The intent is to foster collaboration in the Business Intelligence / Data Warehouse community, and work together on a toolchain using agreed APIs. The idea is that various people / teams can follow their passion while knowing the work will fit in somewhere in the overall scope.

An index of this page is provided below:

As part of introduction into the concepts mentioned, please refer to the following white papers explaining some of the foundational concepts in more detail:

  • The Engine; providing an overview of how the major concepts work together to deliver a reliable solution.
  • Virtual Datawarehousing; a white paper explaining (the mindset) of designing for change in a data context.

Areas of collaboration

The image below displays the essential ‘building blocks’ towards delivering a scalable and flexible Data Warehouse solution, and their mappings to technology and repositories that are either available or under development.

Data Integration Framework

The Data Integration Framework contains a repository of architecture, design and solution patterns in MarkDown format. It also provides the context of the collaboration, as well as an overview of the options & considerations across the various areas and layers.

Contents / functionality of the Github:

  • Overview and context for Enterprise Data Warehouse
  • Design Patterns (conceptual how-to’s)
  • Solution Patterns (implementation in specific technical context i.e. tooling and environments)

Data Integration Logistics & Control Framework (DIRECT)

The Data Integration Run-time Execution Control Tool (DIRECT) is a generic execution and control framework for data integration logistic. DIRECT orchestrates the execution of data integration processes. It provides various hooks into a data integration process to manage topics such as restartability, recovery from failure, logging, classification and event handling.

DIRECT also covers features necessary for the eventual consistency including the execution queue management concepts.

There are many data integration control frameworks. They should be considered as a commodity as they are needed in every project. Let’s make this the best one! The Github is available here.

Metadata Management (TEAM)

The Taxonomy for ETL Automation Metadata (TEAM) is a management tool for data solution metadata, the so-called source-to-target mappings.

It offers metadata mapping validation, connection management, data entry and visualisation. The metadata within TEAM is used to generate output conforming to the generic schema for Data Warehouse Automation.

The Github is available here.

Virtual Data Warehouse (VDW)

VDW (formerly VEDW) is a virtualisation and rapid prototyping software for code generation. VDW generates SQL-based ETL processes as well as test data, and can be used to quickly test out models and ideas using real data.

Generating a Virtual Data Warehouse is the equivalent of creating tables, generating ETLs and running these processes to see the data. VDW does this in one pass. More information is available here.
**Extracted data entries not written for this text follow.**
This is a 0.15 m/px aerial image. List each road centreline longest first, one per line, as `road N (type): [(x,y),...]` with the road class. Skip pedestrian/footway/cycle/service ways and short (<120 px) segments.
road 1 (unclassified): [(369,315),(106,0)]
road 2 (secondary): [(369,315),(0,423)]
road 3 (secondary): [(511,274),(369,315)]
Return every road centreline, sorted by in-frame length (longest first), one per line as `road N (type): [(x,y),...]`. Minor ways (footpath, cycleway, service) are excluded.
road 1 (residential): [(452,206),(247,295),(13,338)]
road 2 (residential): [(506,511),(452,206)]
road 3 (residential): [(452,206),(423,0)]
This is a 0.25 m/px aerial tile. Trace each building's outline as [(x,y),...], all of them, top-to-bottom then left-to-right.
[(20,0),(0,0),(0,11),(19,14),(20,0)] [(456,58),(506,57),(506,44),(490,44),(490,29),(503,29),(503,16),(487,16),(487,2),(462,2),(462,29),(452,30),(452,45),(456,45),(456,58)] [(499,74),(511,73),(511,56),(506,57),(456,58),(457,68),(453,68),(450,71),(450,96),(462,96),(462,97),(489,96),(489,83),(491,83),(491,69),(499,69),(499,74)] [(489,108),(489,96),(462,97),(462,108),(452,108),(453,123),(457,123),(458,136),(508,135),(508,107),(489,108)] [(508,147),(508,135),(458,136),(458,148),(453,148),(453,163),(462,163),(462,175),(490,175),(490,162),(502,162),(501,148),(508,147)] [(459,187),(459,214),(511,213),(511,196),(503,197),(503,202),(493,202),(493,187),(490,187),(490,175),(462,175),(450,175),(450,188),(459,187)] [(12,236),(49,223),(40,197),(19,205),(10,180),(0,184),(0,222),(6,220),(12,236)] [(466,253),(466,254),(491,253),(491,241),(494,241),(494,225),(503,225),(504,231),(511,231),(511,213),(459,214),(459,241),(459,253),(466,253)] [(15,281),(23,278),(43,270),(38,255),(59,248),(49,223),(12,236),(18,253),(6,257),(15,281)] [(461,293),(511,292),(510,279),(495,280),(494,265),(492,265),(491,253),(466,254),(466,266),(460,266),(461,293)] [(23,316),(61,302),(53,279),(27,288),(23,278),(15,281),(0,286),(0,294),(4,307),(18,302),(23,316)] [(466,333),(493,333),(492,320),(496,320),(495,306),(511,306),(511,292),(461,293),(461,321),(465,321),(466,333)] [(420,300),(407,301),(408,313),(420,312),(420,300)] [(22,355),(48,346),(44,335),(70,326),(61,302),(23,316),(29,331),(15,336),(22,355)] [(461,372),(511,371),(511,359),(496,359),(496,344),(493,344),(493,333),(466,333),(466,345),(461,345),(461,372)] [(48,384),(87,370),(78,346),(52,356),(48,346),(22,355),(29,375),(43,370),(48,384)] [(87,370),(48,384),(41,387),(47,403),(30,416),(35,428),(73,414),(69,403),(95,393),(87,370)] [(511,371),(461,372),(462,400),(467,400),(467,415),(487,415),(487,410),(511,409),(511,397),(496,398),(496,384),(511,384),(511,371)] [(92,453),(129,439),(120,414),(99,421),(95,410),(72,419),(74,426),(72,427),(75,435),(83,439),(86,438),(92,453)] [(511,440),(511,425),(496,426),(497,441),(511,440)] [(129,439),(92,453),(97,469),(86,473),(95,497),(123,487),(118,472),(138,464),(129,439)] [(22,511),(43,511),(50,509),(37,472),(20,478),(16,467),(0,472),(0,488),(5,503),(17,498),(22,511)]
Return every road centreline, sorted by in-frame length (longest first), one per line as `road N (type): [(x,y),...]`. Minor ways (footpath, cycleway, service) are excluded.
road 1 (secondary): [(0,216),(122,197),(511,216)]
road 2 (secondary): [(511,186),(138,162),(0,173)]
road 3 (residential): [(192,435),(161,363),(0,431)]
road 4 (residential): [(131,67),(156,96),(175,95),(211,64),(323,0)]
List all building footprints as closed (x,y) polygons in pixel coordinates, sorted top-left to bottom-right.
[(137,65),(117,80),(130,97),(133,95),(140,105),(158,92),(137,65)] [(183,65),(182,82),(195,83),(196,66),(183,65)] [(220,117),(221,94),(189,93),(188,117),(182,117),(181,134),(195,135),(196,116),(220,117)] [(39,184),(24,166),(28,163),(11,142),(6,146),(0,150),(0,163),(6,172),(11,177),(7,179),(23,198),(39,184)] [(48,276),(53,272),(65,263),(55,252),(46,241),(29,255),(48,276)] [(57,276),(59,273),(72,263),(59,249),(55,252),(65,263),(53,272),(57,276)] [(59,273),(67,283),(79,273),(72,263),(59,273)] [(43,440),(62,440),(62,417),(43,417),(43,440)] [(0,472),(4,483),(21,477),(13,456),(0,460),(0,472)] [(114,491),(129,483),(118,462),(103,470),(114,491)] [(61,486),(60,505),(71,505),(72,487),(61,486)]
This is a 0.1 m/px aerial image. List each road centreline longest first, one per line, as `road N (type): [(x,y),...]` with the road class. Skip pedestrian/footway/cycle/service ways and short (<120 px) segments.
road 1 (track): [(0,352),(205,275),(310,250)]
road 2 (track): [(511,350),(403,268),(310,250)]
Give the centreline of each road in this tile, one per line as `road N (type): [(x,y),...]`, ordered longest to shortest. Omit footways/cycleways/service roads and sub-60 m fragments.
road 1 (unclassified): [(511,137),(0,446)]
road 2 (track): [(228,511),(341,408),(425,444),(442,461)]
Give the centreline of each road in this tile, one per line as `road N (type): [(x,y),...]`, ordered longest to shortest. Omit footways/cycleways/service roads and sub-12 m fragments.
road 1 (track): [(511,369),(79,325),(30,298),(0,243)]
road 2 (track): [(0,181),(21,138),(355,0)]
Data Warehouse Automation Generic Schema / Interface

The interface for Data Warehouse Automation intends to provide a generic API / information exchange format for source-to-target mapping information. This is the metadata that is needed to generate Data Warehouse structures and data integration processes, such as ETL jobs. The interface consists of a Json schema definition with examples on how to use, as well as libraries for validation and code snippets.